LINCOLNVILLE, Maine — The town, on behalf of the Lincolnville Sewer District serving the Lincolnville Beach area, is applying for a Community Development Block Grant public infrastructure grant for up to $500,000 to help build a nearly three-quarter-mile new sewer collection and treatment system serving the Route 1 corridor segment from Shag Rock Point Road to Lively Lane.
The estimated cost of a new and expanded system is $3,069,800. The present sewer system is privately owned and only serves two restaurants and the commercial establishments and apartments across from the beach, according to a news release from the town.
The existing sewer plant building is 25 years old and nearing the end of its useful life, as is the treatment equipment inside the plant. The plant has reached its maximum capacity, and there is no room for planned additional users.
Under the proposal, the present plant will be demolished and replaced with a new surface control building and an underground packaged treatment facility designed to treat the added flows from new customers. Linked to the new sewer plant will be sewer laterals in the corridor road right-of-way to collect sewage from disconnected overboard discharge units discharging to the ocean, malfunctioning septic system and cesspools for transporting to the new facility, where the wastewater will be centrally treated and the effluent discharged to the harbor in the existing outfall pipe.
In order to keep project costs under control, the existing pump stations, force main and outfall pipe will be reused. In addition to pursuing community development funding, the district has received a $250,000 grant from the federal Northern Border Regional Commission and is applying to the U.S. Department of Agriculture’s Rural Development Program for a combined loan and grant. Grant and low interest financing is tied to the setting of user rates, which means that more grants and low-interest loans will lead to lower rates for users.
The new wastewater treatment facility would provide environmental benefits to the community and allow for expanded economic activity in the Lincolnville Beach area and along the shore. Currently the Maine Department of Marine Resources has closed the Lincolnville shores to shellfish harvesting due to high bacterial levels and the lack of a sewer system. With the project, flats and beach areas have the potential to be reopened for shellfish harvesting.

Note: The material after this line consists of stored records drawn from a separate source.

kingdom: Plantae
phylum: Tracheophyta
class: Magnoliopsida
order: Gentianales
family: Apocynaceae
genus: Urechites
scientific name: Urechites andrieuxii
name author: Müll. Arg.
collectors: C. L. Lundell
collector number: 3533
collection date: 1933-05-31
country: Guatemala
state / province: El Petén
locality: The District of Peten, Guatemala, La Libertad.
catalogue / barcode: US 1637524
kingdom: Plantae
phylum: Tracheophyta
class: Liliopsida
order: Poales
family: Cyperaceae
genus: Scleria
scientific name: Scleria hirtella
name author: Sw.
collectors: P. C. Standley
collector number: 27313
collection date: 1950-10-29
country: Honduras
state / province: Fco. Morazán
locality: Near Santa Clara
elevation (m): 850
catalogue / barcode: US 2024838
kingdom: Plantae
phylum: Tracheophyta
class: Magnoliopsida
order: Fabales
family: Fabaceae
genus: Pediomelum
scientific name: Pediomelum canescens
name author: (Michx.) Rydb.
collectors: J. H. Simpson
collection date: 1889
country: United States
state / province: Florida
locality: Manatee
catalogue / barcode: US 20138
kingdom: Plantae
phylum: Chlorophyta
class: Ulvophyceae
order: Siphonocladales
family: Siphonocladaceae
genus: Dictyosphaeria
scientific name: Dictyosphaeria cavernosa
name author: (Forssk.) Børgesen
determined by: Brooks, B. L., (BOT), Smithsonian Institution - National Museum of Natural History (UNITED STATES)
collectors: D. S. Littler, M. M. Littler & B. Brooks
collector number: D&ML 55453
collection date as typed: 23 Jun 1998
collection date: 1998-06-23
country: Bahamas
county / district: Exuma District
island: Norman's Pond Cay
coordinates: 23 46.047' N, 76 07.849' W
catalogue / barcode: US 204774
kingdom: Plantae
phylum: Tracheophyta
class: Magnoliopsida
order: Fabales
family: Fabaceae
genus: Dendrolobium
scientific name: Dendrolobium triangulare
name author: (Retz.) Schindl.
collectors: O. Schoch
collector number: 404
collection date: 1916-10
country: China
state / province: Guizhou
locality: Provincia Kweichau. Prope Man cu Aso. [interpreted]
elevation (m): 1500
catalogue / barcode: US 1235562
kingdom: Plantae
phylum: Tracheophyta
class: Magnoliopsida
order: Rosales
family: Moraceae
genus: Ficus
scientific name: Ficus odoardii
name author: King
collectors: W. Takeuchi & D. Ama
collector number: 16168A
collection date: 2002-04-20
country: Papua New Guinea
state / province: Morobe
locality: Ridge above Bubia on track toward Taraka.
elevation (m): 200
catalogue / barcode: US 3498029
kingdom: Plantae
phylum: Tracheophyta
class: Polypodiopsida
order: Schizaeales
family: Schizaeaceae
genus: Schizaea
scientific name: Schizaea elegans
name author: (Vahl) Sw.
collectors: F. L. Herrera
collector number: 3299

Businesses in the beach area have expressed their desire to expand their operations and floor area in order to have more customers but are limited by private septic systems on small lots, often very close to well-supplied drinking water, the town’s release stated. With a new collection and wastewater treatment system in place businesses will no longer be held back by private septic systems and will be permitted to expand resulting in increased employment, state sales tax receipts and local property taxes plus additional revenues for the district in which to lower the rates for the other users, the town stated.
With all the financing in place the engineering design can be completed this summer with construction commencing in the fall and project completion and start up by October 2017.